▸ TRY IT
Gather every line in the material below that contains the string "redirect", and copy each of those lines in full.
:: STUDY MATERIAL
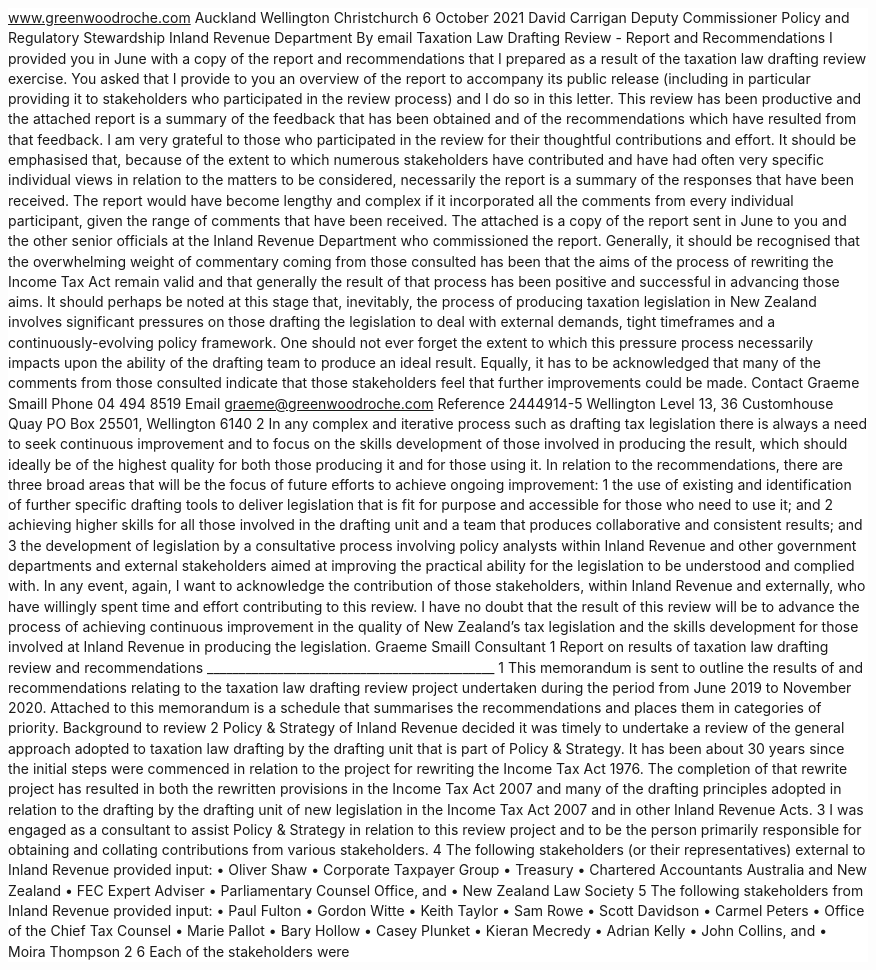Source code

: www.greenwoodroche.com Auckland Wellington Christchurch 6 October 2021 David Carrigan Deputy Commissioner Policy and Regulatory Stewardship Inland Revenue Department By email Taxation Law Drafting Review - Report and Recommendations I provided you in June with a copy of the report and recommendations that I prepared as a result of the taxation law drafting review exercise. You asked that I provide to you an overview of the report to accompany its public release (including in particular providing it to stakeholders who participated in the review process) and I do so in this letter. This review has been productive and the attached report is a summary of the feedback that has been obtained and of the recommendations which have resulted from that feedback. I am very grateful to those who participated in the review for their thoughtful contributions and effort. It should be emphasised that, because of the extent to which numerous stakeholders have contributed and have had often very specific individual views in relation to the matters to be considered, necessarily the report is a summary of the responses that have been received. The report would have become lengthy and complex if it incorporated all the comments from every individual participant, given the range of comments that have been received. The attached is a copy of the report sent in June to you and the other senior officials at the Inland Revenue Department who commissioned the report. Generally, it should be recognised that the overwhelming weight of commentary coming from those consulted has been that the aims of the process of rewriting the Income Tax Act remain valid and that generally the result of that process has been positive and successful in advancing those aims. It should perhaps be noted at this stage that, inevitably, the process of producing taxation legislation in New Zealand involves significant pressures on those drafting the legislation to deal with external demands, tight timeframes and a continuously-evolving policy framework. One should not ever forget the extent to which this pressure process necessarily impacts upon the ability of the drafting team to produce an ideal result. Equally, it has to be acknowledged that many of the comments from those consulted indicate that those stakeholders feel that further improvements could be made. Contact Graeme Smaill Phone 04 494 8519 Email graeme@greenwoodroche.com Reference 2444914-5 Wellington Level 13, 36 Customhouse Quay PO Box 25501, Wellington 6140 2 In any complex and iterative process such as drafting tax legislation there is always a need to seek continuous improvement and to focus on the skills development of those involved in producing the result, which should ideally be of the highest quality for both those producing it and for those using it. In relation to the recommendations, there are three broad areas that will be the focus of future efforts to achieve ongoing improvement: 1 the use of existing and identification of further specific drafting tools to deliver legislation that is fit for purpose and accessible for those who need to use it; and 2 achieving higher skills for all those involved in the drafting unit and a team that produces collaborative and consistent results; and 3 the development of legislation by a consultative process involving policy analysts within Inland Revenue and other government departments and external stakeholders aimed at improving the practical ability for the legislation to be understood and complied with. In any event, again, I want to acknowledge the contribution of those stakeholders, within Inland Revenue and externally, who have willingly spent time and effort contributing to this review. I have no doubt that the result of this review will be to advance the process of achieving continuous improvement in the quality of New Zealand’s tax legislation and the skills development for those involved at Inland Revenue in producing the legislation. Graeme Smaill Consultant 1 Report on results of taxation law drafting review and recommendations \_\_\_\_\_\_\_\_\_\_\_\_\_\_\_\_\_\_\_\_\_\_\_\_\_\_\_\_\_\_\_\_\_\_\_\_\_\_\_\_\_\_\_\_\_ 1 This memorandum is sent to outline the results of and recommendations relating to the taxation law drafting review project undertaken during the period from June 2019 to November 2020. Attached to this memorandum is a schedule that summarises the recommendations and places them in categories of priority. Background to review 2 Policy & Strategy of Inland Revenue decided it was timely to undertake a review of the general approach adopted to taxation law drafting by the drafting unit that is part of Policy & Strategy. It has been about 30 years since the initial steps were commenced in relation to the project for rewriting the Income Tax Act 1976. The completion of that rewrite project has resulted in both the rewritten provisions in the Income Tax Act 2007 and many of the drafting principles adopted in relation to the drafting by the drafting unit of new legislation in the Income Tax Act 2007 and in other Inland Revenue Acts. 3 I was engaged as a consultant to assist Policy & Strategy in relation to this review project and to be the person primarily responsible for obtaining and collating contributions from various stakeholders. 4 The following stakeholders (or their representatives) external to Inland Revenue provided input: • Oliver Shaw • Corporate Taxpayer Group • Treasury • Chartered Accountants Australia and New Zealand • FEC Expert Adviser • Parliamentary Counsel Office, and • New Zealand Law Society 5 The following stakeholders from Inland Revenue provided input: • Paul Fulton • Gordon Witte • Keith Taylor • Sam Rowe • Scott Davidson • Carmel Peters • Office of the Chief Tax Counsel • Marie Pallot • Bary Hollow • Casey Plunket • Kieran Mecredy • Adrian Kelly • John Collins, and • Moira Thompson 2 6 Each of the stakeholders were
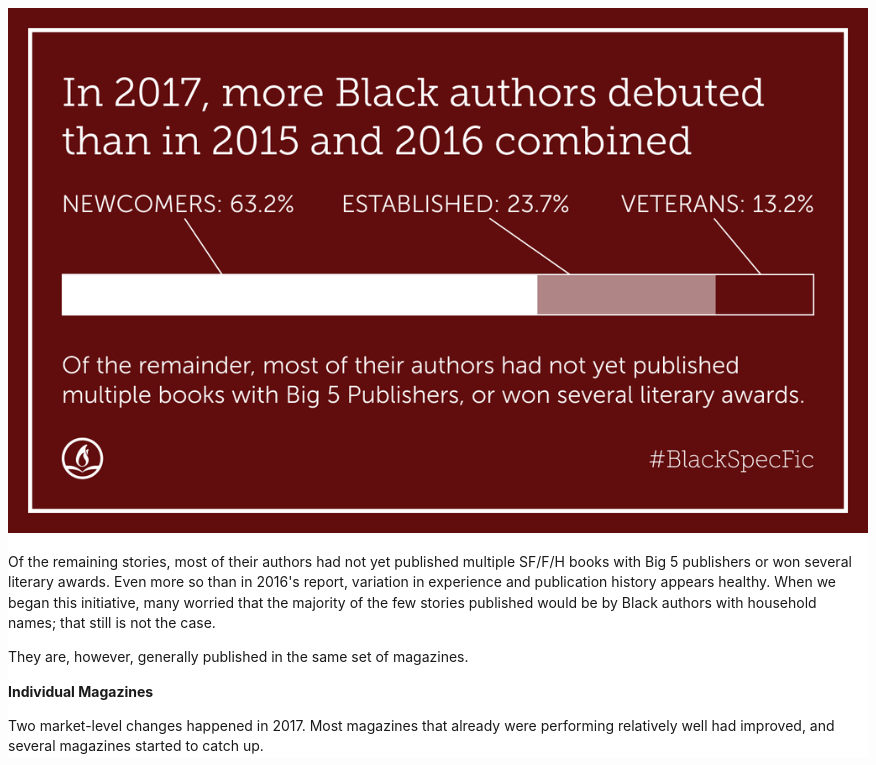 ![](/images/graphics/blackspecfic2017-2.png)

Of the remaining stories, most of their authors had not yet published multiple SF/F/H books with Big 5 publishers or won several literary awards. Even more so than in 2016's report, variation in experience and publication history appears healthy. When we began this initiative, many worried that the majority of the few stories published would be by Black authors with household names; that still is not the case.

They are, however, generally published in the same set of magazines.

**Individual Magazines**

Two market-level changes happened in 2017. Most magazines that already were performing relatively well had improved, and several magazines started to catch up.
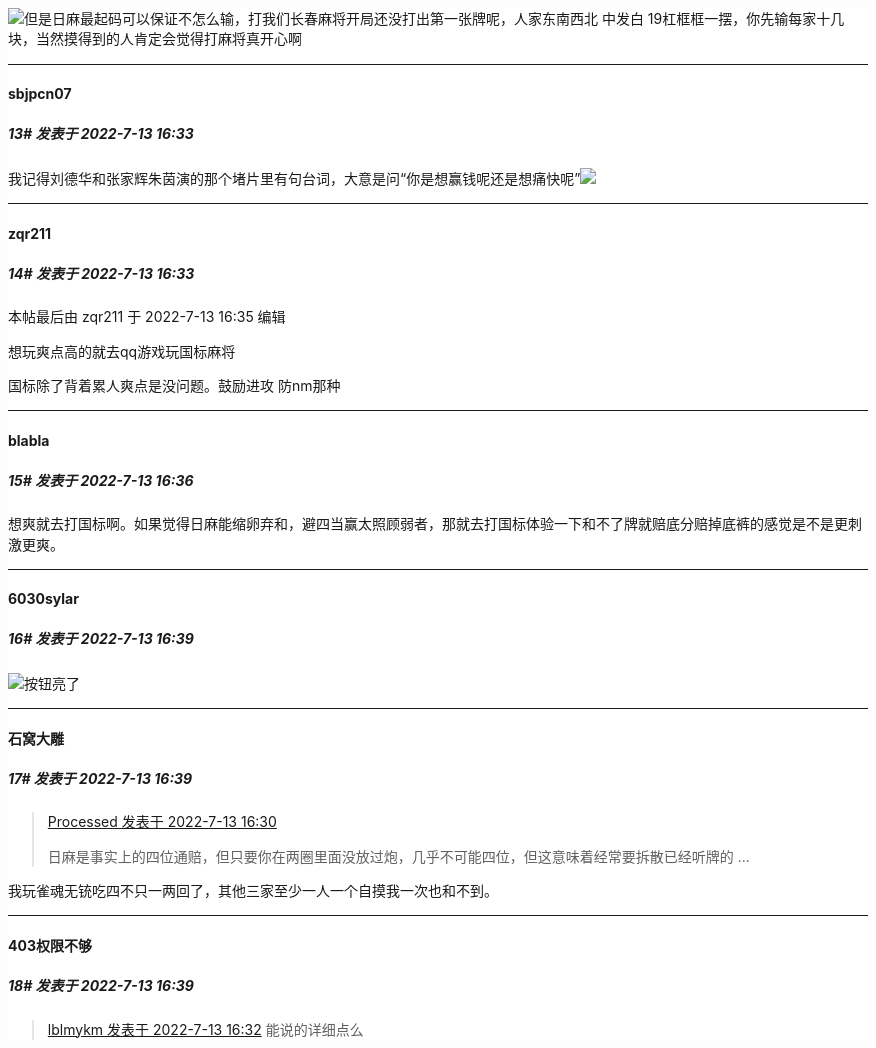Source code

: <img src="https://static.saraba1st.com/image/smiley/face2017/067.png" referrerpolicy="no-referrer">但是日麻最起码可以保证不怎么输，打我们长春麻将开局还没打出第一张牌呢，人家东南西北 中发白 19杠框框一摆，你先输每家十几块，当然摸得到的人肯定会觉得打麻将真开心啊

*****

####  sbjpcn07  
##### 13#       发表于 2022-7-13 16:33

我记得刘德华和张家辉朱茵演的那个堵片里有句台词，大意是问“你是想赢钱呢还是想痛快呢”<img src="https://static.saraba1st.com/image/smiley/face2017/067.png" referrerpolicy="no-referrer">

*****

####  zqr211  
##### 14#       发表于 2022-7-13 16:33

 本帖最后由 zqr211 于 2022-7-13 16:35 编辑 

想玩爽点高的就去qq游戏玩国标麻将

国标除了背着累人爽点是没问题。鼓励进攻 防nm那种

*****

####  blabla  
##### 15#       发表于 2022-7-13 16:36

想爽就去打国标啊。如果觉得日麻能缩卵弃和，避四当赢太照顾弱者，那就去打国标体验一下和不了牌就赔底分赔掉底裤的感觉是不是更刺激更爽。

*****

####  6030sylar  
##### 16#       发表于 2022-7-13 16:39

<img src="https://static.saraba1st.com/image/smiley/face2017/049.png" referrerpolicy="no-referrer">按钮亮了

*****

####  石窝大雕  
##### 17#       发表于 2022-7-13 16:39

<blockquote><a href="httphttps://bbs.saraba1st.com/2b/forum.php?mod=redirect&amp;goto=findpost&amp;pid=56633367&amp;ptid=2080762" target="_blank">Processed 发表于 2022-7-13 16:30</a>

日麻是事实上的四位通赔，但只要你在两圈里面没放过炮，几乎不可能四位，但这意味着经常要拆散已经听牌的 ...</blockquote>
我玩雀魂无铳吃四不只一两回了，其他三家至少一人一个自摸我一次也和不到。

*****

####  403权限不够  
##### 18#       发表于 2022-7-13 16:39

<blockquote><a href="httphttps://bbs.saraba1st.com/2b/forum.php?mod=redirect&amp;goto=findpost&amp;pid=56633398&amp;ptid=2080762" target="_blank">lblmykm 发表于 2022-7-13 16:32</a>
能说的详细点么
::::
▸ EXERCISE RESULT
<blockquote><a href="httphttps://bbs.saraba1st.com/2b/forum.php?mod=redirect&amp;goto=findpost&amp;pid=56633367&amp;ptid=2080762" target="_blank">Processed 发表于 2022-7-13 16:30</a>
<blockquote><a href="httphttps://bbs.saraba1st.com/2b/forum.php?mod=redirect&amp;goto=findpost&amp;pid=56633398&amp;ptid=2080762" target="_blank">lblmykm 发表于 2022-7-13 16:32</a>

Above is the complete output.